Historia, która wydarzyła się kilka dni temu w Jamało-Nienieckim Okręgu Autonomicznym, mogłaby być ponurym epilogiem przebojowego obrazu Rogożkina.
Dwóch top menedżerów Gazpromu wybrało się przy sobocie na mały rekonesans po tundrze – trochę na ryby, trochę na zwierza. Zgodnie z niepisanymi zasadami takich męskich wypraw pociągali z flaszy aż do osiągnięcia stanu wskazującego na udział w polowaniu. Zanim myśliwi mieli okazję przystąpić do łowów, doszło do strzelaniny. Prasa opowiada dwie wersje wydarzeń. Menedżerom w wyprawie towarzyszyli miejscowi hodowcy reniferów, bracia Piakowie. W domku myśliwskim i gospodarze, i goście tak gruntownie przygotowywali się do polowania, że w pijanym widzie kompletnie stracili panowanie nad sobą, doszło do kłótni, padły strzały. Gazpromowscy menedżerowie zmarli na miejscu od ran, ich ciała znaleziono dopiero po dwóch dniach. Według drugiej wersji, panowie z Gazpromu balowali samodzielnie. Hodowcy reniferów objeżdżali swoje ziemie, po których przepędzają stada, sprawdzali, czy nie zgubiły się im gdzieś po drodze zwierzęta. Stwierdzili obecność obcych intruzów. Ci byli pijani w drobny mak, ale chcieli się zaprzyjaźnić. Zaprosili Piaków do myśliwskiego domku na pogaduszki i popijuszki. Według zeznań jednego z braci, w sumie wypili razem jeszcze półtora litra wódki „z plastikowych butelek”. Jeden z menedżerów zachowywał się spokojnie, natomiast drugiemu mocno dymiło się z czuba – zaczął dowodzić, kto jest prawdziwym panem tundry. Nie chciał słuchać argumentów gospodarzy, że miejscowi Nieńcy uważają ziemię za rzecz wspólną i że tu od wieków mieszkali przodkowie Piaków, zanim jeszcze ktokolwiek myślał o Gazpromie. Wywiązała się kłótnia, padły strzały.

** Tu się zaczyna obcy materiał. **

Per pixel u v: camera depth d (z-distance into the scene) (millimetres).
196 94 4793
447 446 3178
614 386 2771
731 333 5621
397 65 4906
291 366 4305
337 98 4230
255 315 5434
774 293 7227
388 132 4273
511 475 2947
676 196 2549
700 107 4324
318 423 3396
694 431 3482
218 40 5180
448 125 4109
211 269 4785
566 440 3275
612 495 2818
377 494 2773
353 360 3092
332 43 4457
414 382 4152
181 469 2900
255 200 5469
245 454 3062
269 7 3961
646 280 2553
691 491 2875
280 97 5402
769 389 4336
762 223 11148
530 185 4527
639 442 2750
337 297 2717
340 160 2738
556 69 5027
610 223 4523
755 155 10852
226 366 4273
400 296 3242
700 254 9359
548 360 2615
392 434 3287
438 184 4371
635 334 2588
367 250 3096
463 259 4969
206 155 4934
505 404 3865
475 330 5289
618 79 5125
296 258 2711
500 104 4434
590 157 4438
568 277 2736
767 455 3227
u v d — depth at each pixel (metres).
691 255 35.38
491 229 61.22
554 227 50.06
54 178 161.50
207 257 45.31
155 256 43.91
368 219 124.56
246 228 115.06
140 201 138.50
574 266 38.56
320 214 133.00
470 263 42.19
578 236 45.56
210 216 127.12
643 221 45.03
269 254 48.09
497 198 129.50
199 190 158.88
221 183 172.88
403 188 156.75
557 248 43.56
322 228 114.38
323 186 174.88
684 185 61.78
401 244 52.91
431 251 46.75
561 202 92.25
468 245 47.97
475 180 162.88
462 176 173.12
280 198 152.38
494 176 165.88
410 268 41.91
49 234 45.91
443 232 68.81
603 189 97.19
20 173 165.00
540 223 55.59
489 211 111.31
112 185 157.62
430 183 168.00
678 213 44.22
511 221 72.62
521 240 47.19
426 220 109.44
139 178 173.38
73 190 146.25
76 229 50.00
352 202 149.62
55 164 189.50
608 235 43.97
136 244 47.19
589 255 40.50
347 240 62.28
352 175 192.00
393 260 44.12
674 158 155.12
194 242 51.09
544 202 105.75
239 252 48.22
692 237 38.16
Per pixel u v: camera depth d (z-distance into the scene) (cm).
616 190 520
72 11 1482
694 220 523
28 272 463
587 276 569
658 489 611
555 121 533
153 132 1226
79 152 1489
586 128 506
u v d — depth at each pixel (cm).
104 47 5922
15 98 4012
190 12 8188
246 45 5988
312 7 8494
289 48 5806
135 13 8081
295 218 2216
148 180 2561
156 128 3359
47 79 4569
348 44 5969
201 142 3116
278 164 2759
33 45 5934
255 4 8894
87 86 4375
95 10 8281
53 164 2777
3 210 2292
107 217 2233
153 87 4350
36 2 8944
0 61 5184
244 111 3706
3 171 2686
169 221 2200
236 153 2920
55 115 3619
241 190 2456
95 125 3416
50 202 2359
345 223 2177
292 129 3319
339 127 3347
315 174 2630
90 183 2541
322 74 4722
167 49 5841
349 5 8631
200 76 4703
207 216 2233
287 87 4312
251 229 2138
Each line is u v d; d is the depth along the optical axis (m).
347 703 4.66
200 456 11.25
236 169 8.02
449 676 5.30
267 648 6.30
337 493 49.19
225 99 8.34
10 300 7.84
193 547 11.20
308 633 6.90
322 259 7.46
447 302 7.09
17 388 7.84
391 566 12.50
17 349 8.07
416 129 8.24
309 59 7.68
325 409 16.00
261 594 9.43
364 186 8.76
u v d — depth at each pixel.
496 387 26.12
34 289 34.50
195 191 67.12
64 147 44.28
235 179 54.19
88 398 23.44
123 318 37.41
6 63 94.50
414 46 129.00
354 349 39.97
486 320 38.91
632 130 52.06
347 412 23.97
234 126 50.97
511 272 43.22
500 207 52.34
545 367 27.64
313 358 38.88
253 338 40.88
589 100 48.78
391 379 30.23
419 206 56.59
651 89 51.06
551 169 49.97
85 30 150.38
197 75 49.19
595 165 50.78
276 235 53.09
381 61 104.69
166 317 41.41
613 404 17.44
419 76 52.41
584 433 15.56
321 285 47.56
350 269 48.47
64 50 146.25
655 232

Śledztwu nie udało się na razie ustalić, kto pierwszy zaczął strzelać. Piakowie twierdzą, że to gazpromowcy wygarnęli do nich, już gdy wsiadali do sanek. No więc w tej sytuacji Nieńcy musieli strzelać w obronie własnej. Sami też odnieśli obrażenia. Braci Piaków aresztowano, będą odpowiadać przed sądem.
To nie tylko opowieść o pijackiej wyprawie panów menedżerów „na przygodę”. To też opowieść Nieńców o tym, że firmy gazowe i naftowe, działające w Jamało-Nienieckim Okręgu Autonomicznym, zagospodarowują coraz większe obszary, będące tradycyjnymi miejscami wypasu reniferów. Hodowcy z narastającym niepokojem patrzą na to, jak poczynają sobie „prawdziwi panowie tundry”, prowadzący rabunkową gospodarkę w okręgu. Utrapieniem są też nielegalne polowania, organizowane przez kłusowników dla różnych wysoko postawionych person. W kronikach nieszczęśliwych wypadków na polowaniach ciągle przybywa dramatycznych wpisów.